Вяльев опять испугался:
— Ой, Вася, случайно вырвалось. Привычка, там же по-другому нельзя было. Там политнакачки устраивали круче наших. Каждый хиви друг за другом следил.
— А в институте на годовщину Октября какую речь произнёс! Помнишь? — продолжал удивляться Одиноков. — Как тебе аплодировали!
— Вася, ты не будешь записывать, что я сказал сейчас?
— Я не следователь, Гарик, и ничего не записываю. Ты почему такой дёрганый?
— Будешь тут… Дёрганым. Брякнешь чего, не подумав, твои слова — раз! — и в протокол, потом не отмажешься. Фу-у-у. Как хорошо, что я тебя встретил. Хоть поговорить без этого напряга… А ту речь я помню. Славная была речь. Но и время было совсем другое.
— И слова ты говорил другие. И вроде от души…
— Ту речь мне папин референт написал, — сообщил Гарик. — Классный был дядька. Весёлый. Минц по фамилии. Немец. Он меня и предупредил, когда папу… отца моего арестовали. Только ты не говори никому. Хотя этого Минца и так наверняка шлёпнули. Нам там… ну, с той стороны, рассказывали, как комиссары истребляют советских немцев.

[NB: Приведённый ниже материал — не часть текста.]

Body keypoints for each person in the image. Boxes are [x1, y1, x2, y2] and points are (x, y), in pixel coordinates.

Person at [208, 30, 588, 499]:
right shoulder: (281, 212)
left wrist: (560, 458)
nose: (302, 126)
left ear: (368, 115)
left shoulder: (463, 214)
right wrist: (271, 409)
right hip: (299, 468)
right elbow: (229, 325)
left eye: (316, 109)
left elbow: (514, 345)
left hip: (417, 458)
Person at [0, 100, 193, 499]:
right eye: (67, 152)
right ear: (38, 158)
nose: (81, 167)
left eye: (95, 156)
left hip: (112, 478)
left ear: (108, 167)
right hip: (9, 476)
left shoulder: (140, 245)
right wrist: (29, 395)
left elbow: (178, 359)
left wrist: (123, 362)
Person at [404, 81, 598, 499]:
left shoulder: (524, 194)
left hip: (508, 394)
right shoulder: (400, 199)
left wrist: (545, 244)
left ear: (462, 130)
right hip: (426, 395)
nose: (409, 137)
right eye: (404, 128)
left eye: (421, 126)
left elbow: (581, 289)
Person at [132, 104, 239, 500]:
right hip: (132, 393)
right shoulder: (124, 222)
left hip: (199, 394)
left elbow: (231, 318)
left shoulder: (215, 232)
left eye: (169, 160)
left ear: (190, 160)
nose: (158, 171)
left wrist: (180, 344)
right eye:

— А ты поверил. У нас в батальоне служил сержант немец. В бригаде, я слышал, был капитан. И в газетах писали, награждены орденами, мол… Лётчик там был какой-то, герой. А один наш немец, представь, в безвыходном положении вышел к фашистам, крича по-немецки, что он свой, и подорвал гранатой целую толпу, и сам погиб.

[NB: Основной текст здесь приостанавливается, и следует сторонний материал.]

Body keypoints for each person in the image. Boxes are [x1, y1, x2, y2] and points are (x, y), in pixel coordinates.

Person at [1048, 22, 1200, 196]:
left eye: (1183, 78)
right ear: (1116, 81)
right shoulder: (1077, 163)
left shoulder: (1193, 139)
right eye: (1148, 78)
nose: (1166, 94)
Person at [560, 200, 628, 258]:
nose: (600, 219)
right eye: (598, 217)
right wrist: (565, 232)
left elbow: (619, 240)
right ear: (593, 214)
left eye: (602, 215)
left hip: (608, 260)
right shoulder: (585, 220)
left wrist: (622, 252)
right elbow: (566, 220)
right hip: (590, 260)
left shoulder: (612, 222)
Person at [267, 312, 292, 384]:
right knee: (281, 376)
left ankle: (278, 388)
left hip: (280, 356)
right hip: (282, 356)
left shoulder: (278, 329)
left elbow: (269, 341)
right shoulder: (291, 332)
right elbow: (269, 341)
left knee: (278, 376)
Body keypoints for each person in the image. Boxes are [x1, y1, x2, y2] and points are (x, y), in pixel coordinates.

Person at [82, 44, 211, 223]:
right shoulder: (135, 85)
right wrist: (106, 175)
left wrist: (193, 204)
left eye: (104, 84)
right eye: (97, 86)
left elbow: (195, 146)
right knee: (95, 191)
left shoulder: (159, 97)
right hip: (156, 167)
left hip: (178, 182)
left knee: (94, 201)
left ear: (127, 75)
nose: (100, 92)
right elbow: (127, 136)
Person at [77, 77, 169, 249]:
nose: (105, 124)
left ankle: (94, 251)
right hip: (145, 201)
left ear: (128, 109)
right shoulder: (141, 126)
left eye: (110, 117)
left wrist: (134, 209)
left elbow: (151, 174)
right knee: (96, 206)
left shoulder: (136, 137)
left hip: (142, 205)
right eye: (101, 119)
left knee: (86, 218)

— Вася, это ты веришь незнамо чему. На самом деле устроили провокацию. В Поволжскую немецкую республику — она была вот здесь, за Волгой — скинули фальшивый десант, одетый в форму Вермахта. Фольксдойчи обрадовались, приняли как родных. И тогда их всех выслали в Казахстан, на верную смерть. А кто служил в армии, поувольняли, и туда же.